Figure 2a illustrates the scenario of pedestrians crossing a pedestrian crossing, with pedestrians as the primary element. In contrast, Fig. 2b presents the scenario of an autonomous vehicle crossing a pedestrian crossing, where the autonomous vehicle is the primary element. Since these two scenarios have different primary elements, the associated reference scenario elements also vary. In the pedestrian-crossing scenario, the system needs to focus on pedestrian intentions and account for elements affecting pedestrian crossing, such as zebra traffic light signals, vehicles on both sides of the road, and surrounding environmental factors. Conversely, in the autonomous vehicle-crossing scenario, the system must consider main road traffic light signal, pedestrians in the waiting zones on either side of the pedestrian crossing, and other surrounding environmental factors.

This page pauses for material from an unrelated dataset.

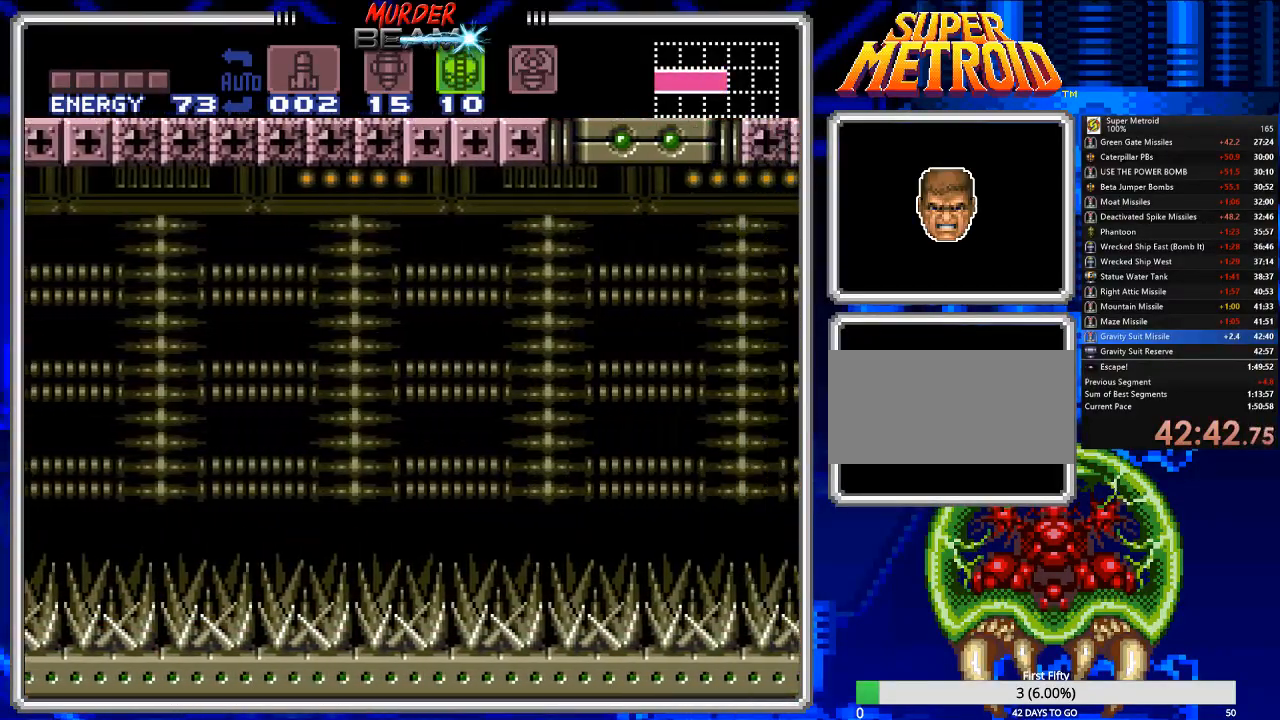
{"buttons": ["A", "B", "DPAD_RIGHT"], "events": [[117, "A", "down"]]}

Fig. 2 [Images not available. See PDF.]
Pedestrian crossing functional scenario classification.
Classifying scenarios based on primary elements (pedestrians and autonomous vehicles) helps the system more accurately identify key elements and decision-making requirements specific to each scenario, simplifying the perception and decision-making processes. This approach enhances the system’s adaptability and safety in complex traffic environments. This classification strategy provides a theoretical basis and practical guidance for autonomous driving systems’ efficient and reliable operation within dynamic traffic settings.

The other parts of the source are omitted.